Choose your weapon: The options
Here is a selection of what is available on the clipless market. It is in no way exhaustive, but should give you an indication of the systems open to you.
Exposed cleats (aka road)
Look Keo £54.99-£274.99
The most recent system has reduced the size of the cleat while increasing contact between pedal and body. The Keo offers fixed, and two float level options for the cleat fixing. (Many third party companies licence Look’s design, and are cheaper.)
Time I-Clic £81.99-274.99
Often favoured by riders with knee issues, they offer lateral float as well as rotational. Metallic elements to the cleat are claimed to reduce accidental release and longer cleat life.

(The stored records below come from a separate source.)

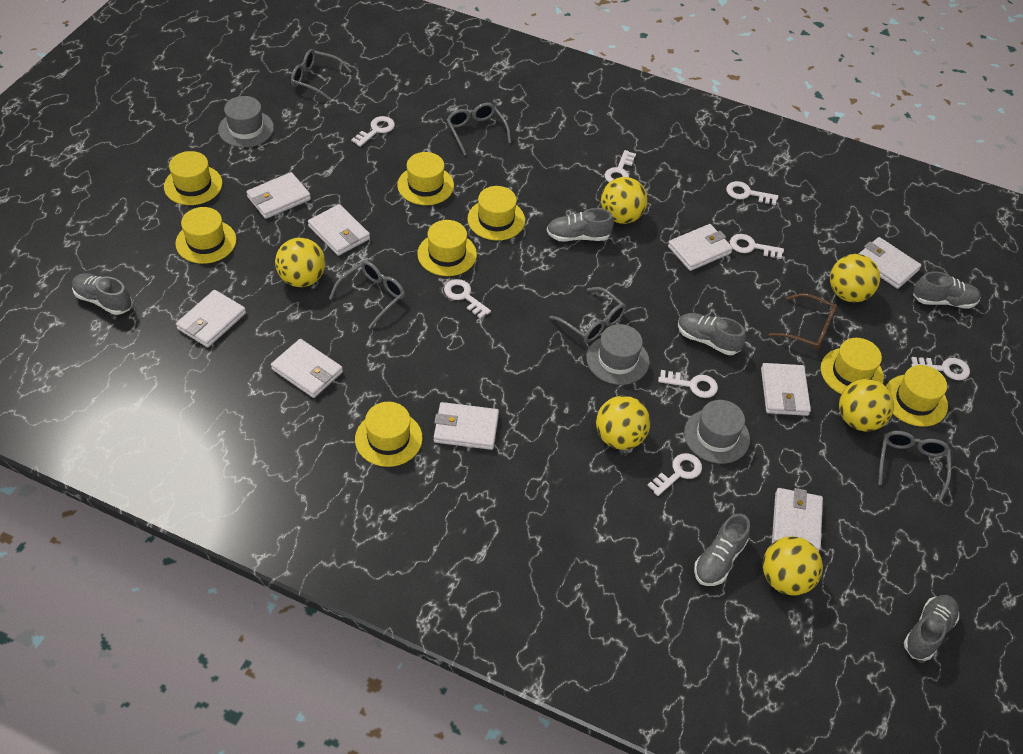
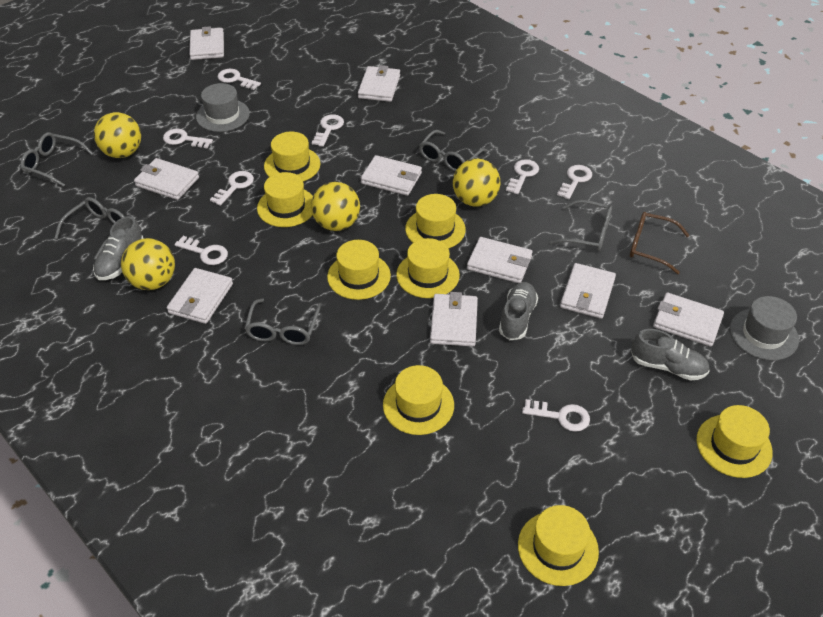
grey hat: 3 -> 2
grey shoe: 6 -> 3
yellow ball: 6 -> 4

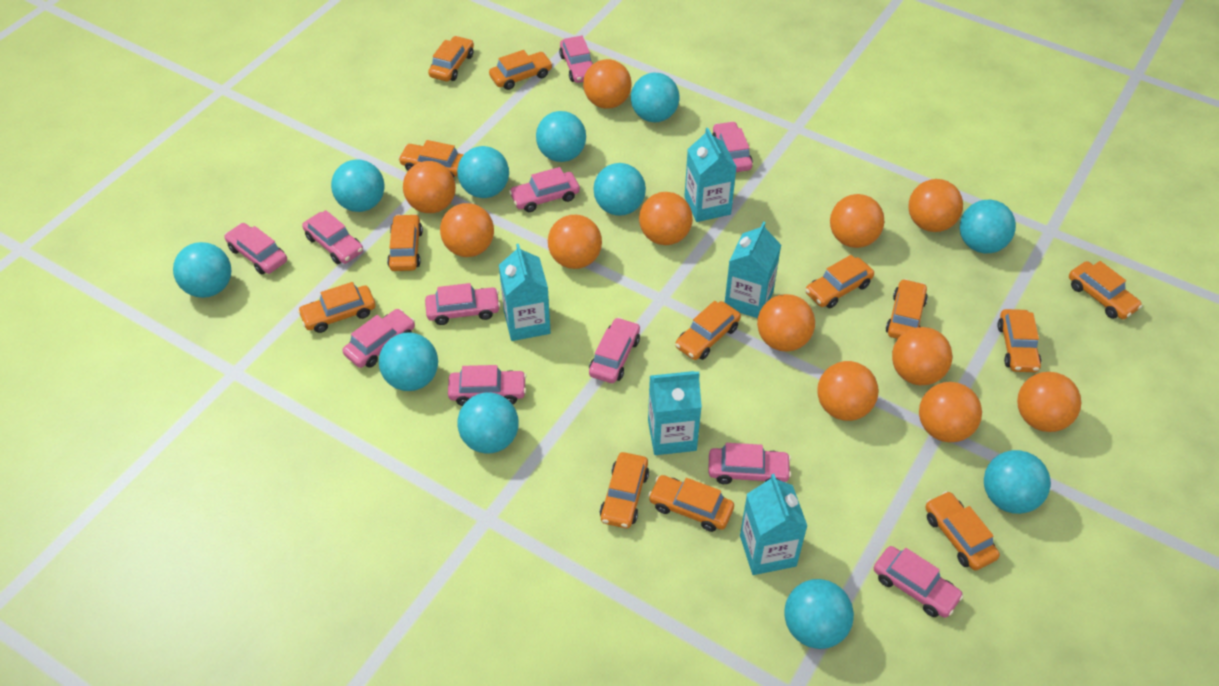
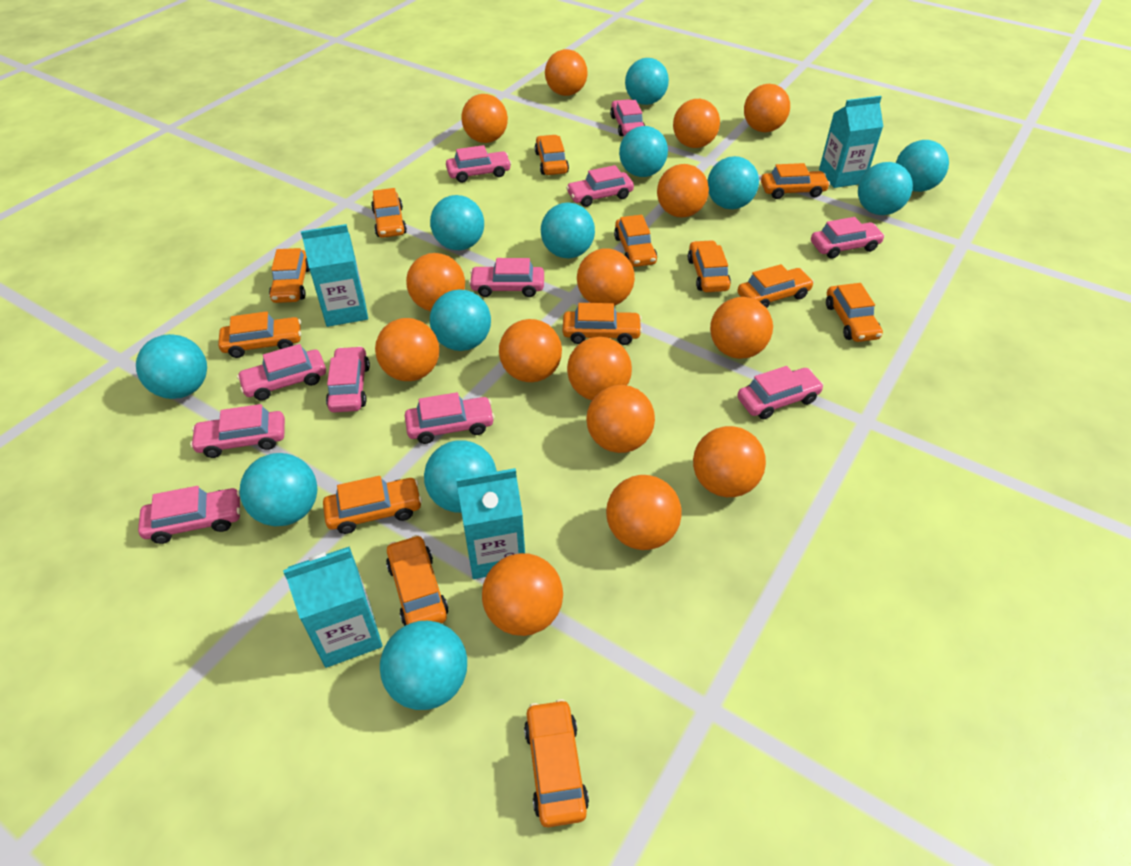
orange ball: 12 -> 15
turquoise ball: 11 -> 12
turquoise carton: 5 -> 4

Looking like lollipops, the retention mechanism is moved to the cleat. Double sided as a result, they offer more ready access as well as vast levels of tuneability — from float to release angle. Rocking motion between shoe and pedal is claimed to be eliminated, offering a more secure fixing to the bike.
Shimano SPD SL £39.99-219.99
Identical in principle to Look, The SPD SL uses a wider cleat and pedal body for a large contact area. Fixed and float cleats are available and both have tabs to prevent walking wearing out the contact/release points.
Recessed cleats (aka mtb)
Crank Brothers Eggbeaters £44.99-£384.99
Another metallic hoop design but rather than two sided, Crank Brothers pedals offer engagement on four axes. Rotational float levels are switched with cleat position so instruction reading and attention paying are essential when first fitting.
Time Atac £46.50-254.99
Using a metallic hoop for the front hook and a pivoting hoop for the rear clip, Time’s Atacs are designed to clear debris from around the cleat better than most. As with their road pedals, float is lateral and rotational.
Like Time, Look uses a metallic hooped bar for retention rather than the clawed hook of Shimano and others. Lateral float isn’t offered but debris clearance is.
Shimano SPD £39.99-119.99
The original SPD pedal by which many people refer to all recessed cleat designs. Single or multi-release cleat options, and a huge range of road, and mtb pedals — the latter are all double-sided.